Another resident, Mike Parker, also started a Facebook group with the intent of civil discourse, but his opposed the bond. After the clerk auditor finished counting for the night, Parker issued a statement saying he and other homeowners in the area are pleased with the outcome of the evening’s results.

“We had no money, no mailers, no yard signs—just a Facebook group and a few hundred concerned citizens,” the statement said. “I’m honestly not sure how much impact we had, but hopefully our efforts helped Hurricane residents understand why spending $25 million (plus interest) on a rec center that many people won’t even be able to afford to use is irresponsible and unfair.”

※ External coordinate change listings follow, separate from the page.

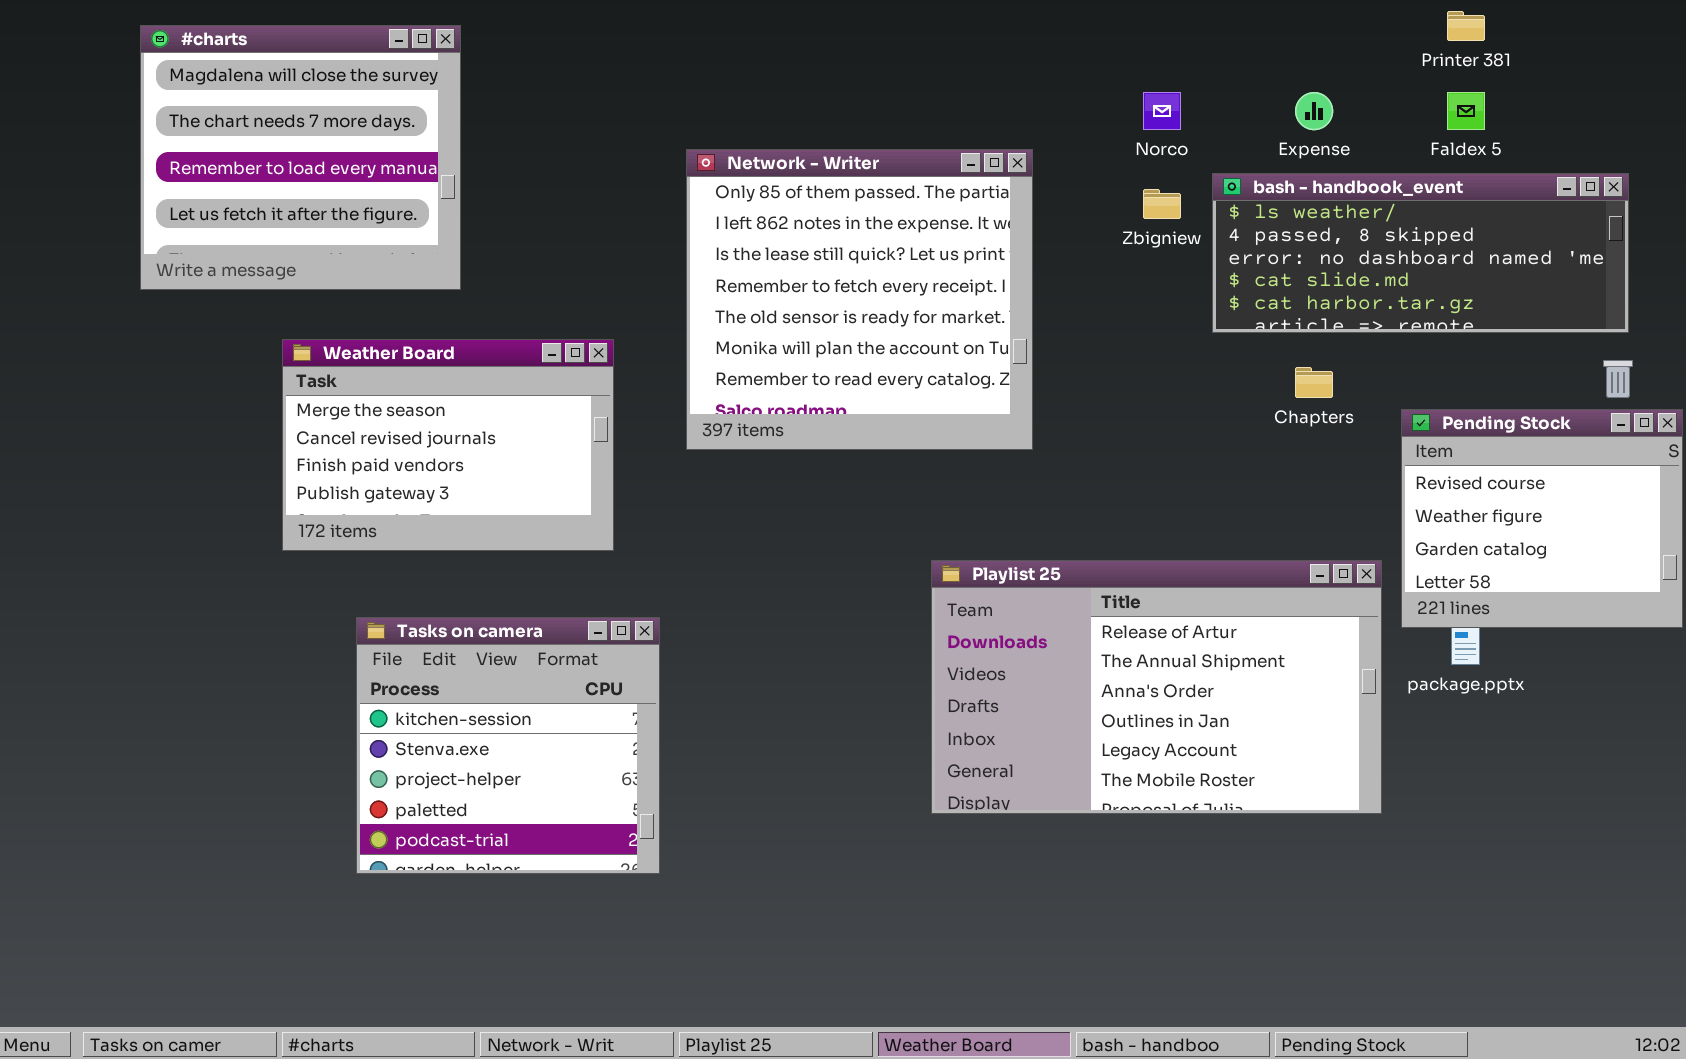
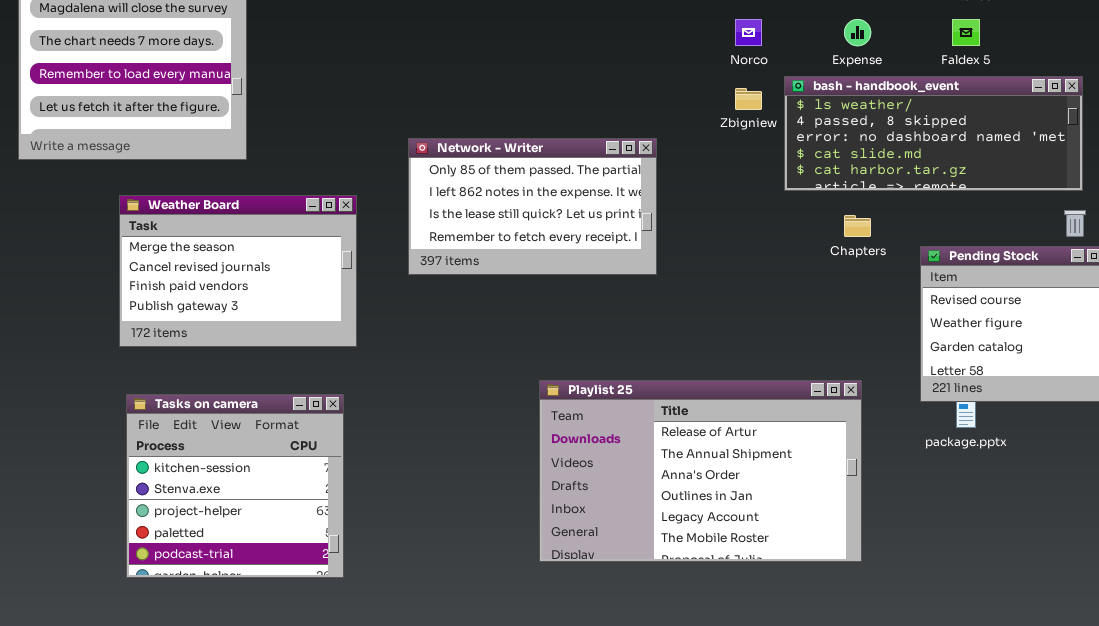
Network - Writer: [686,149,1033,450] -> [408,138,657,275], resized
Playlist 25: [931,560,1382,814] -> [539,380,862,562], moved
Tasks on camera: [356,617,660,874] -> [126,394,344,578], moved

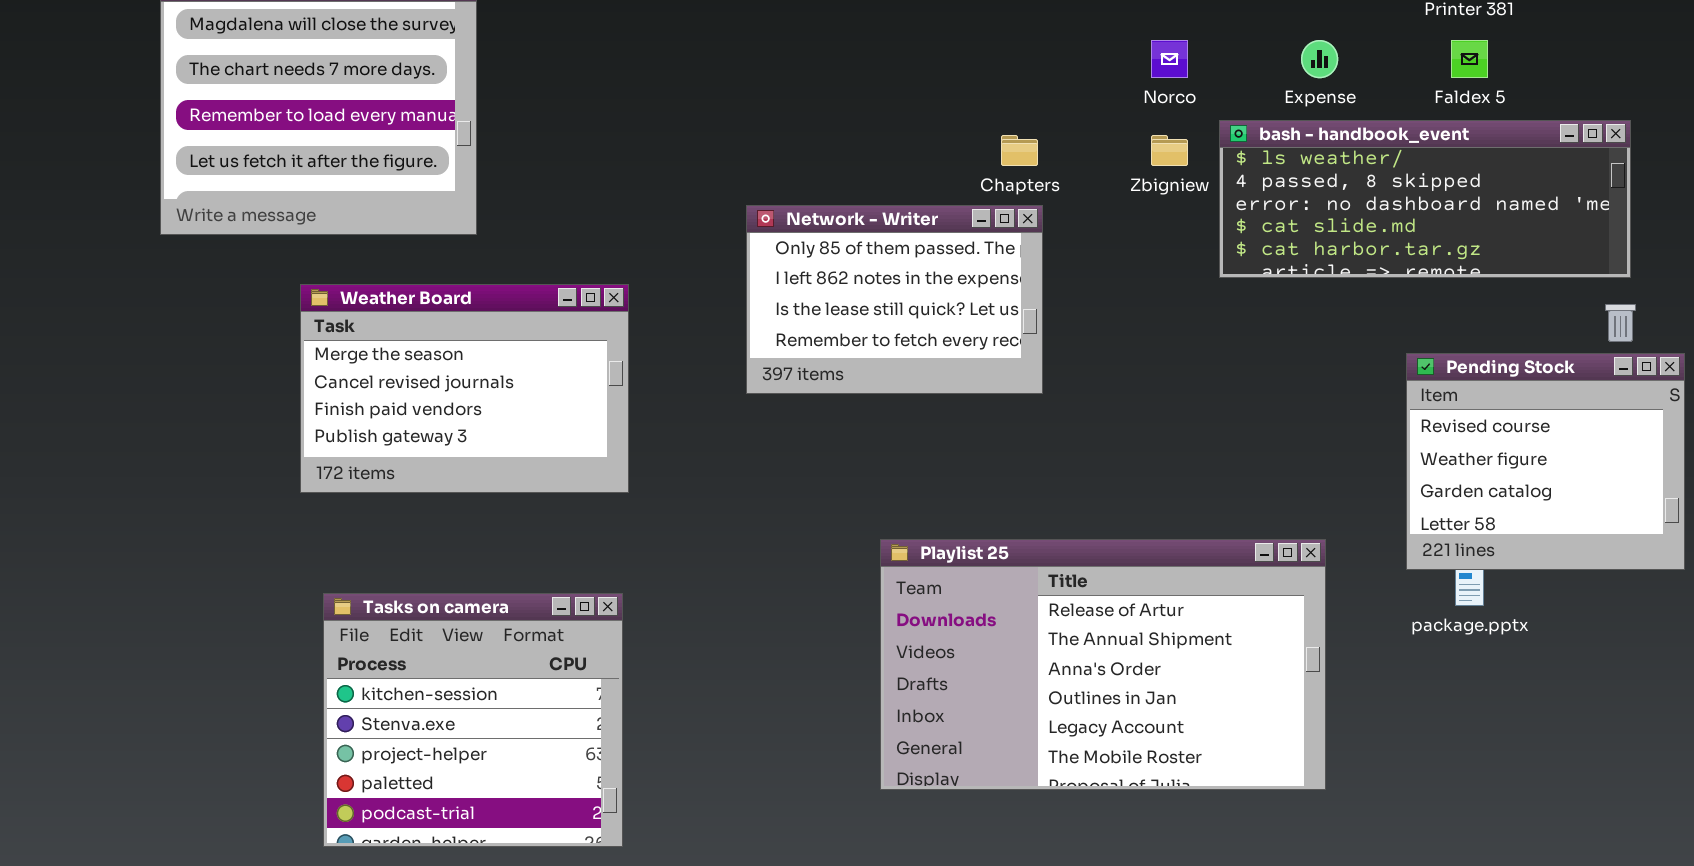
Network - Writer: [408,138,657,275] -> [746,205,1043,394], resized
Chapters: [844,215,871,237] -> [1001,135,1038,166], moved
Tasks on camera: [126,394,344,578] -> [323,593,623,847], moved

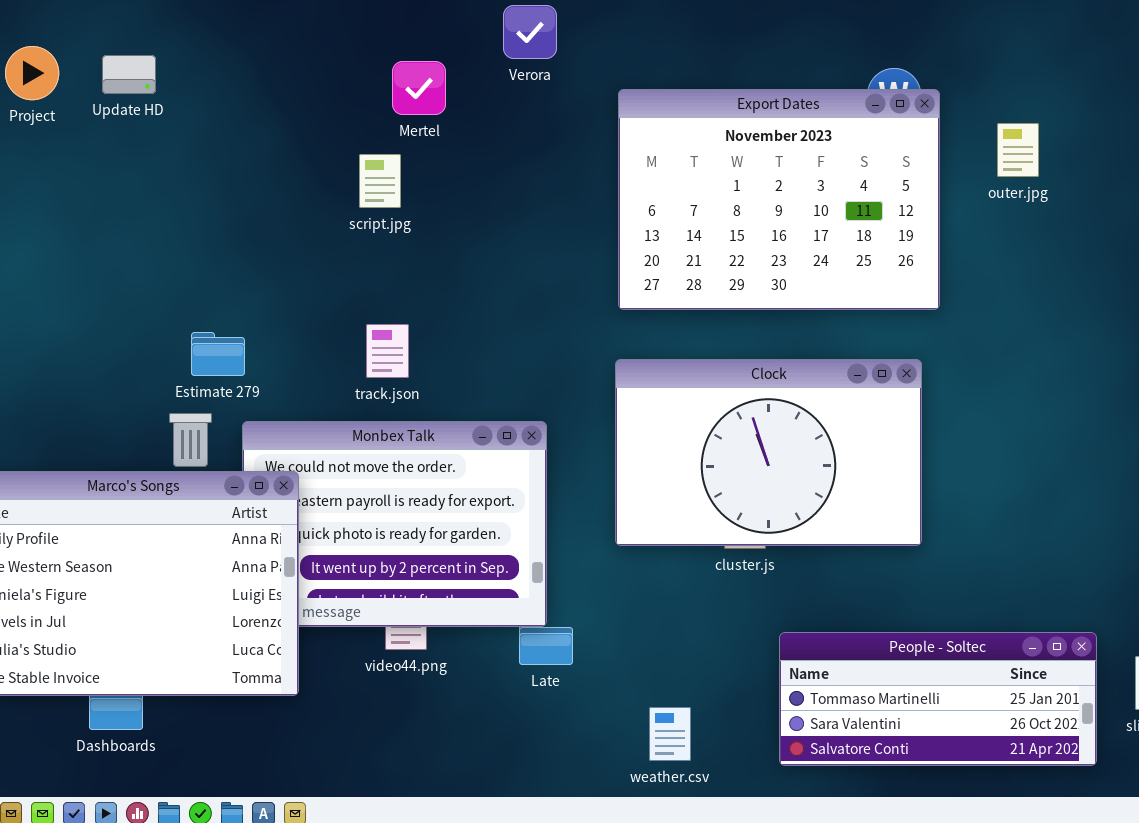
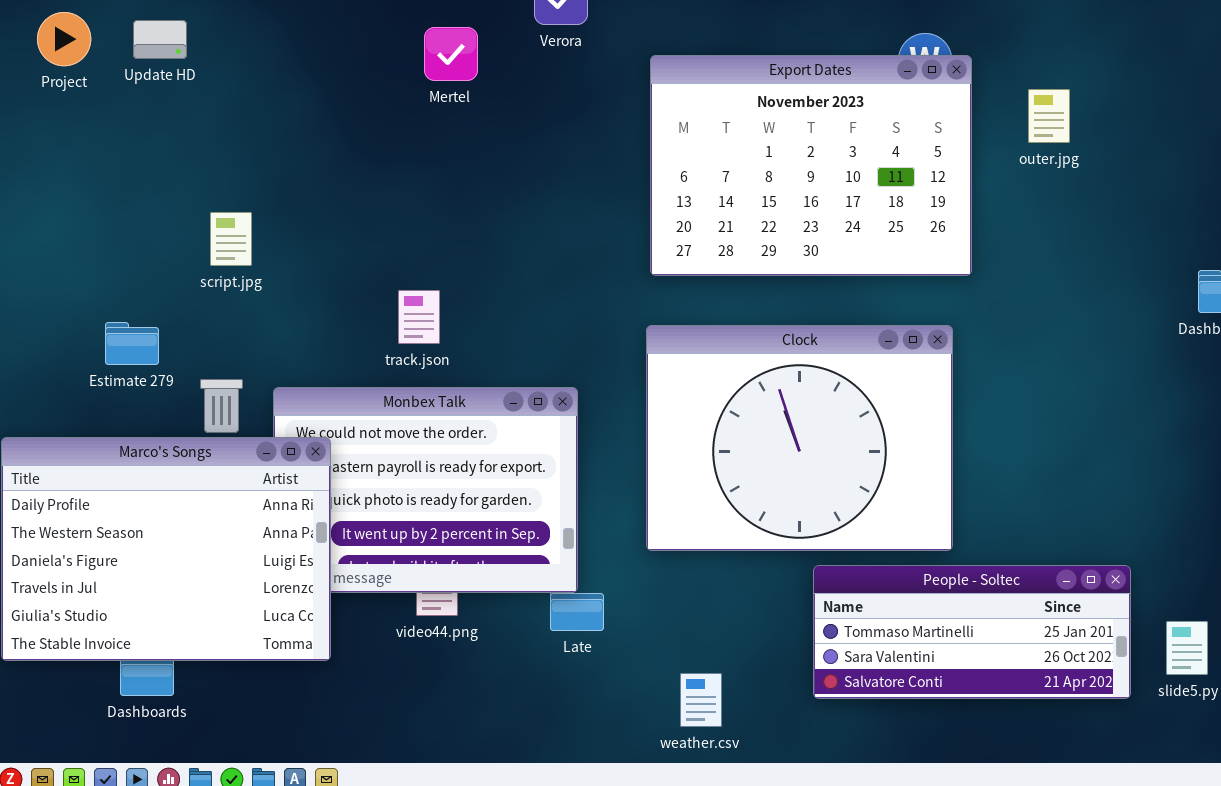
script.jpg: [359,154,401,208] -> [210,212,252,266], moved
Estimate 279: [191,332,245,376] -> [105,322,159,365], moved
Clock: [615,359,922,546] -> [646,325,953,551], resized
People - Soltec: [779,632,1097,766] -> [813,565,1131,699], moved

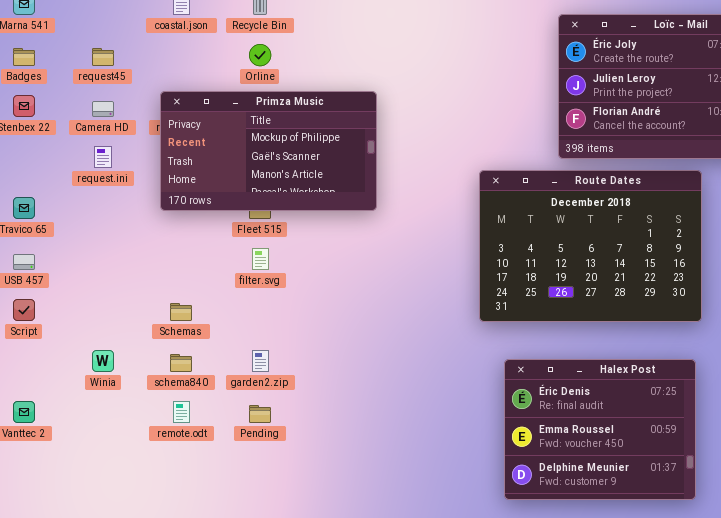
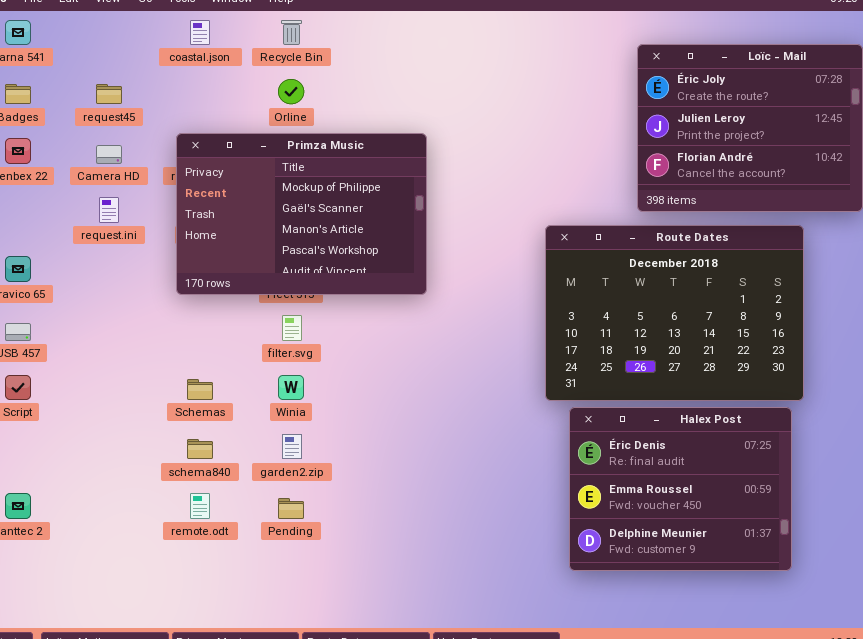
Primza Music: [160,91,377,211] -> [176,133,427,295], resized
Winia: [92,350,114,372] -> [278,375,304,400], moved
Halex Post: [504,359,696,500] -> [569,407,792,571], moved

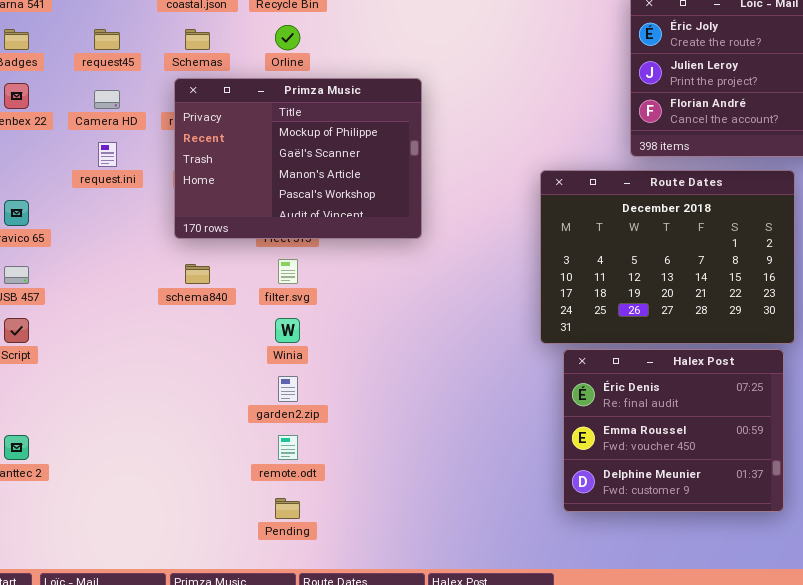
Schemas: [187,379,213,400] -> [185,29,210,50], moved
schema840: [187,439,213,459] -> [185,264,210,284], moved
remote.odt: [190,493,210,519] -> [278,435,298,460], moved
Pending: [278,498,304,519] -> [275,498,300,519], moved

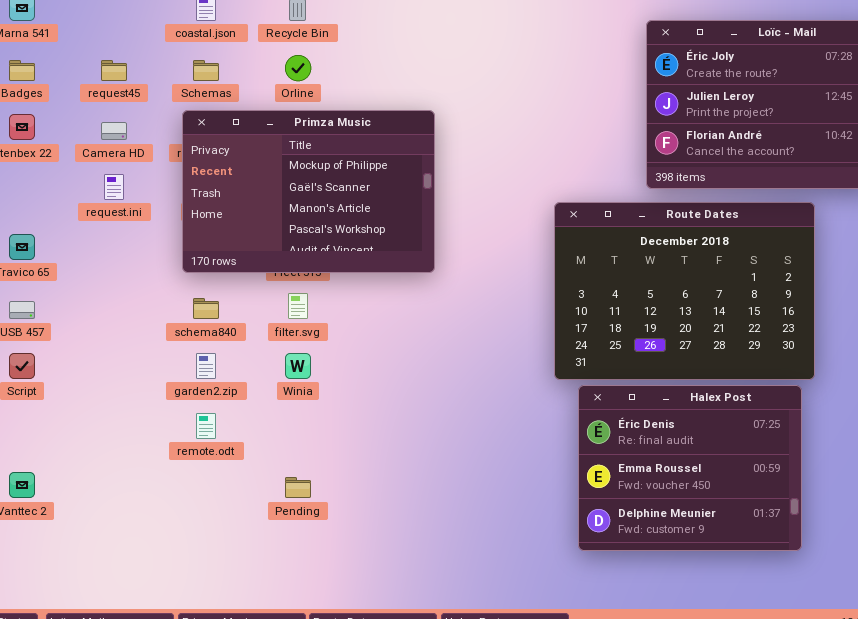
garden2.zip: [278,376,298,402] -> [196,353,216,379], moved
remote.odt: [278,435,298,460] -> [196,413,216,439], moved
Pending: [275,498,300,519] -> [285,477,311,498], moved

In this September 2019 file photo, the Hurricane City Council listens to the public’s concerns regarding a $25 million bond to fund a recreation center in Hurricane at a special Hurricane City Council Meeting at Hurricane High School, Hurricane, Utah, Sept. 19, 2019 | File photo by Mikayla Shoup, St. George News

Parker said the death of the proposed bond is not where his concerns end, however, adding that there seem to be “two very different visions for what Hurricane should be.” He said while some residents might want to see the city become a destination that reaps the benefits of a number of visitors and the money they spend, others want to continue to enjoy a smaller community where taxes are used used frugally and only to provide citizens with necessary services.

Since moving from California 12 years ago, Parker said he has witnessed a 40% increase in taxes over the past six years, including an increase from a county school bond passed last year and a quarter-percent increase on sales tax throughout the county.

“We stopped another tax increase today, but no doubt the supporters of tax-and-spend will be back again in future elections, demanding more money,” Parker wrote. “We need to organize to defeat future tax measures.”

Final results will be posted on the clerk auditor’s website Wednesday evening.